BACKGROUND: Many efficacious health service interventions to improve diabetes care are known. However, there is little evidence on whether such interventions are effective while delivered in real-world resource-constrained settings.
OBJECTIVE: To evaluate an intervention aimed at improving diabetes care using the RE-AIM (reach, efficacy/effectiveness, adoption, implementation, and maintenance) framework.
DESIGN: A quasi-experimental study was conducted in a poor urban neighborhood in South India. Four health facilities delivered the intervention (n=163 diabetes patients) and the four matched facilities served as control (n=154). The intervention included provision of culturally appropriate education to diabetes patients, use of generic medications, and standard treatment guidelines for diabetes management. Patients were surveyed before and after the 6-month intervention period. We did field observations and interviews with the doctors at the intervention facilities. Quantitative data were used to assess the reach of the intervention and its effectiveness on patients' knowledge, practice, healthcare expenditure, and glycemic control through a difference-in-differences analysis. Qualitative data were analyzed thematically to understand adoption, implementation, and maintenance of the intervention.

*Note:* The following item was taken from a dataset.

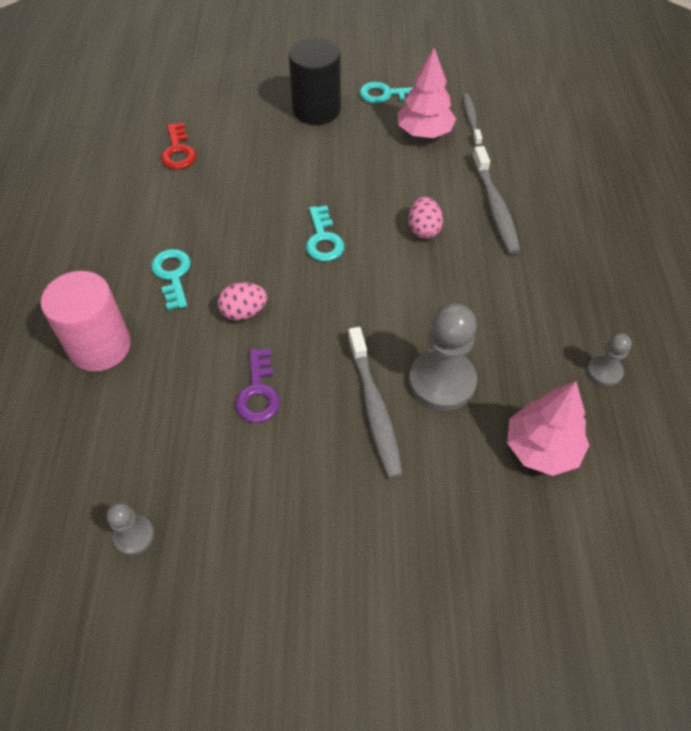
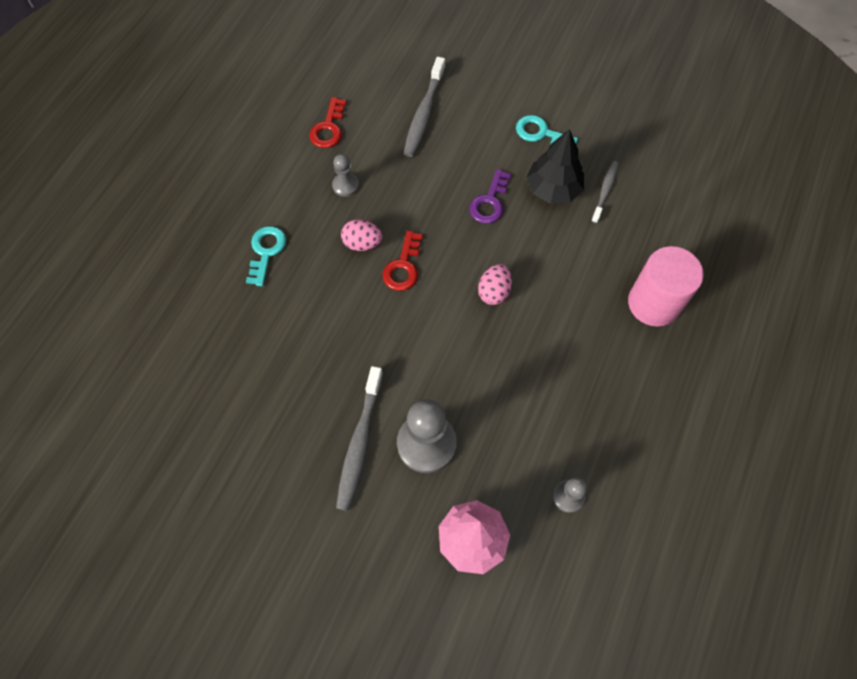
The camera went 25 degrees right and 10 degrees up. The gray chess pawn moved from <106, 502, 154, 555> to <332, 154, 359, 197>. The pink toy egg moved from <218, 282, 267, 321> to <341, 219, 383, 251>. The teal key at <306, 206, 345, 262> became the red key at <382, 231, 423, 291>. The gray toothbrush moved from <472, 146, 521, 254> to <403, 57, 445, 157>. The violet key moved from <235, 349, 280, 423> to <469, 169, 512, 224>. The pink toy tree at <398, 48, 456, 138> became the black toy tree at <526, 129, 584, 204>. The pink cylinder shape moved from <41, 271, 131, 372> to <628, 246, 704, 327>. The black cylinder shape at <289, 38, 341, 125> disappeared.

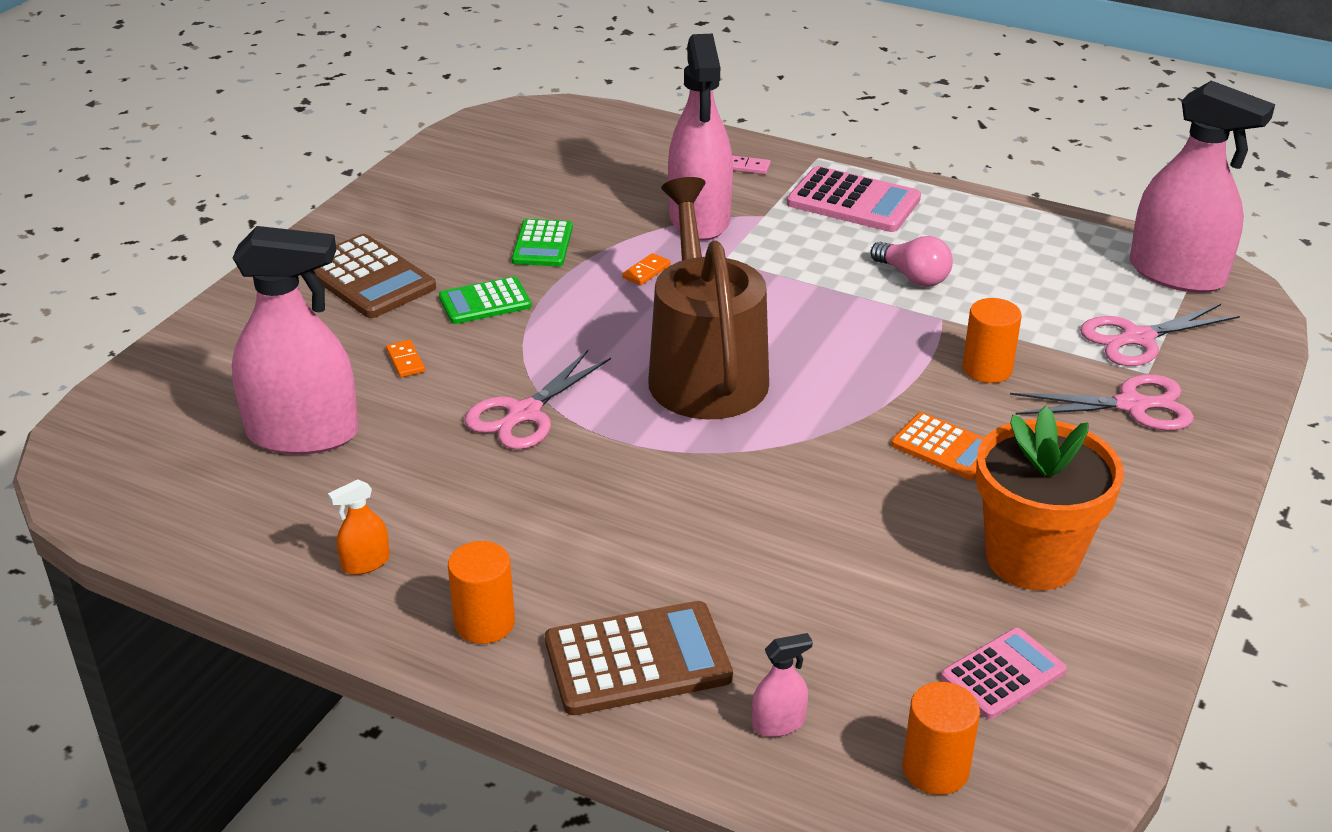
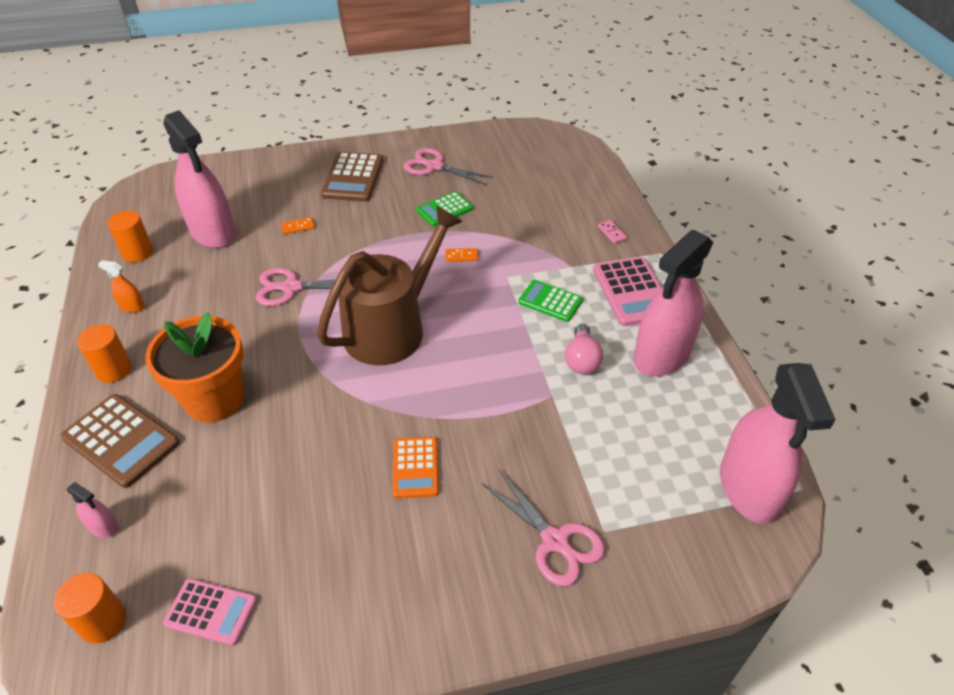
The camera went 50 degrees right and 10 degrees up. The orange cylinder shape moved from <962, 298, 1022, 383> to <108, 210, 153, 262>. The orange potted plant moved from <976, 406, 1124, 590> to <145, 312, 244, 423>. The orange domino piece at <386, 340, 425, 377> turned 45 degrees clockwise. The pink scissors moved from <1080, 304, 1240, 366> to <403, 148, 494, 185>. The leaf-green calculator moved from <439, 276, 531, 324> to <518, 280, 583, 322>. The pink spray bottle moved from <668, 34, 733, 241> to <633, 230, 713, 376>.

RESULTS: Reach: Of those who visited intervention facilities, 52.3% were exposed to the education component and only 7.2% were prescribed generic medications. The doctors rarely used the standard treatment guidelines for diabetes management.
EFFECTIVENESS: The intervention did not have a statistically and clinically significant impact on the knowledge, healthcare expenditure, or glycemic control of the patients, with marginal reduction in their practice score. Adoption: All the facilities adopted the education component, while all but one facility adopted the prescription of generic medications.
IMPLEMENTATION: There was poor implementation of the intervention, particularly with regard to the use of generic medications and the standard treatment guidelines. Doctors' concerns about the efficacy, quality, availability, and acceptability by patients of generic medications explained limited prescriptions of generic medications. The patients' perception that ailments should be treated through medications limited the use of non-medical management by the doctors in early stages of diabetes. The other reason for the limited use of the standard treatment guidelines was that these doctors mainly provided follow-up care to patients who were previously put on a given treatment plan by specialists. Maintenance: The intervention facilities continued using posters and television monitors for health education after the intervention period. The use of generic medications and standard treatment guidelines for diabetes management remained very limited.
CONCLUSIONS: Implementing efficacious health service intervention in a real-world resource-constrained setting is challenging and may not prove effective in improving patient outcomes. Interventions need to consider patients' and healthcare providers' experiences and perceptions and how macro-level policies translate into practice within local health systems.